GTA's Most Wanted achieves what a lifetime of CBC comedies and dramas have failed to do: It makes Toronto seem, oddly, more real. It breathes stories into the friendly but bland metropolis we call home. Street signs become suddenly imbued with tragedy. Neighbourhoods contain the hopes, loves, and screams of people long since gone.

And now the good news. Rogers may be putting GTA's Most Wanted on hiatus, but they're continuing production of their second best show, On Patrol with Toronto Police.

Nothing beats a good cop story. Whenever I meet a police officer - there's one from 42 Division I keep bumping into at toddler birthday parties - I hit them up for juicy tales. A mounted cop I once met in Trinity Bellwoods park told me that his horse, a towering giant named Lincoln, has, in the past, run down drug dealers. I found this exhilarating.

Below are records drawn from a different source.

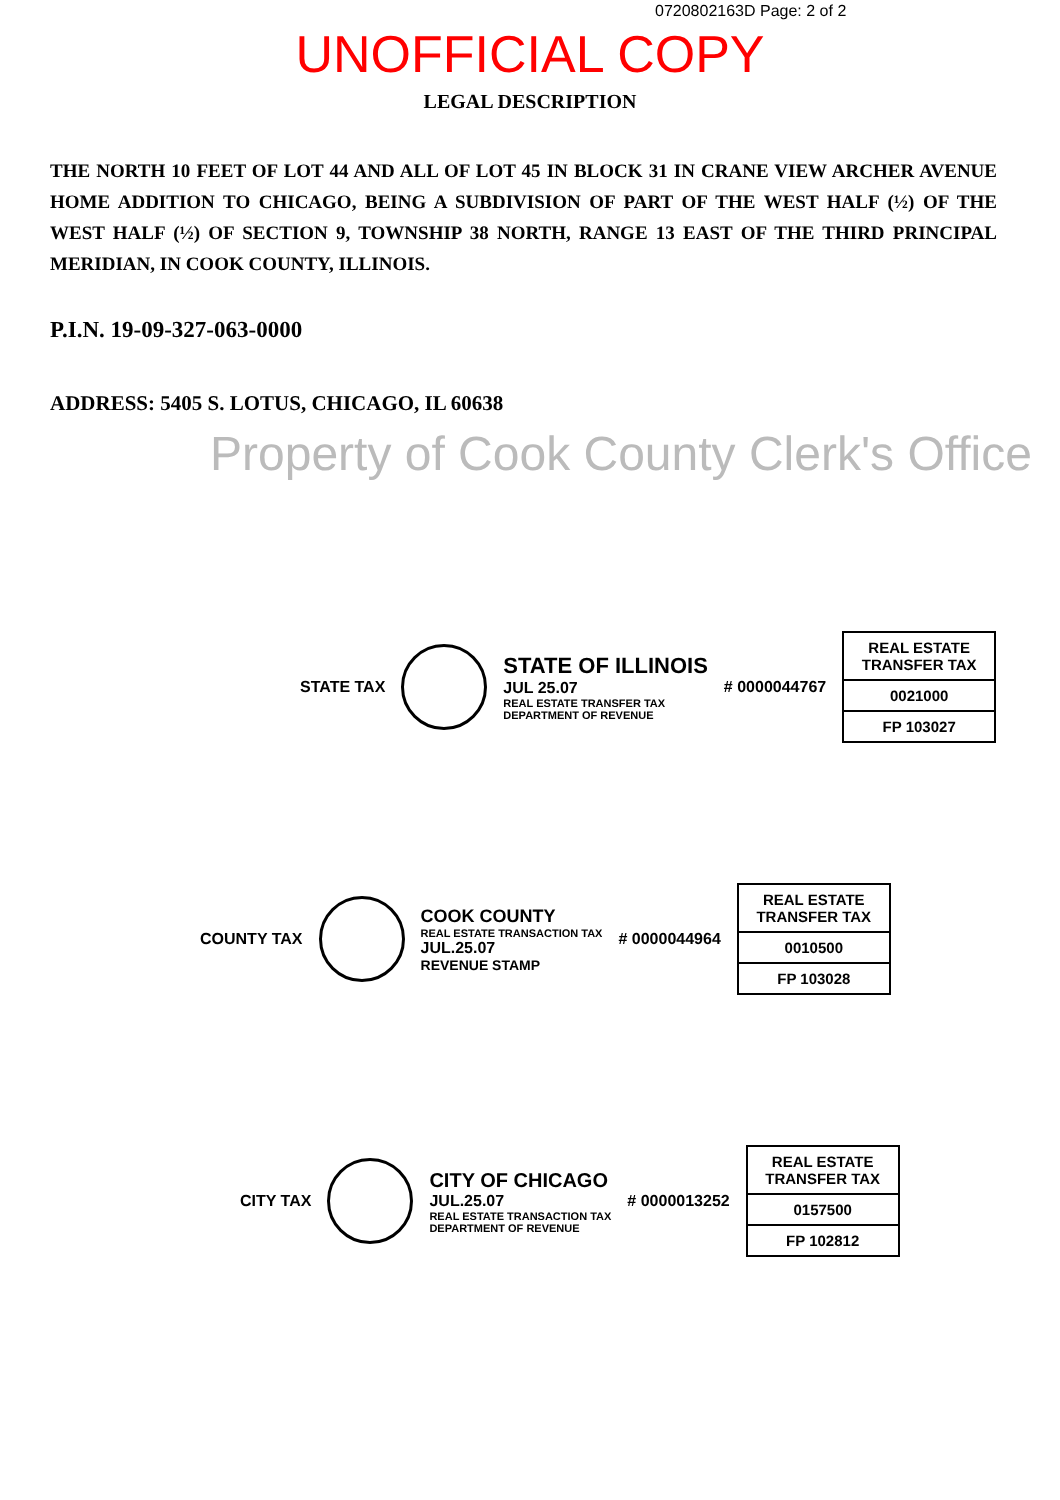0720802163D Page: 2 of 2
UNOFFICIAL COPY
LEGAL DESCRIPTION
THE NORTH 10 FEET OF LOT 44 AND ALL OF LOT 45 IN BLOCK 31 IN CRANE VIEW ARCHER AVENUE HOME ADDITION TO CHICAGO, BEING A SUBDIVISION OF PART OF THE WEST HALF (½) OF THE WEST HALF (½) OF SECTION 9, TOWNSHIP 38 NORTH, RANGE 13 EAST OF THE THIRD PRINCIPAL MERIDIAN, IN COOK COUNTY, ILLINOIS.
P.I.N. 19-09-327-063-0000
ADDRESS: 5405 S. LOTUS, CHICAGO, IL 60638
Property of Cook County Clerk's Office
STATE TAX
STATE OF ILLINOIS
JUL 25.07
REAL ESTATE TRANSFER TAX
DEPARTMENT OF REVENUE
# 0000044767
REAL ESTATE TRANSFER TAX
0021000
FP 103027
COUNTY TAX
COOK COUNTY
REAL ESTATE TRANSACTION TAX
JUL.25.07
REVENUE STAMP
# 0000044964
REAL ESTATE TRANSFER TAX
0010500
FP 103028
CITY TAX
CITY OF CHICAGO
JUL.25.07
REAL ESTATE TRANSACTION TAX
DEPARTMENT OF REVENUE
# 0000013252
REAL ESTATE TRANSFER TAX
0157500
FP 102812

The last episode of On Patrol with Toronto Police I watched featured a guy in a polo shirt being escorted in handcuffs from his apartment, wailing like a four-year-old. There was also a shaven-headed tattooed dude with a bleeding lip who was in a bar fight, and a screaming mother in a red tank top being arrested for issuing death threats. Her parting words to her young son were, "You never ever call your daddy. You know how loser he is [sic]"

These are actual people we share our city with. We like to pretend they don't exist, but they do, and ignoring them or pretending they're not there, however polite, isn't helping anyone. An honest portrait may not be easy to look at, but that doesn't mean you should turn away.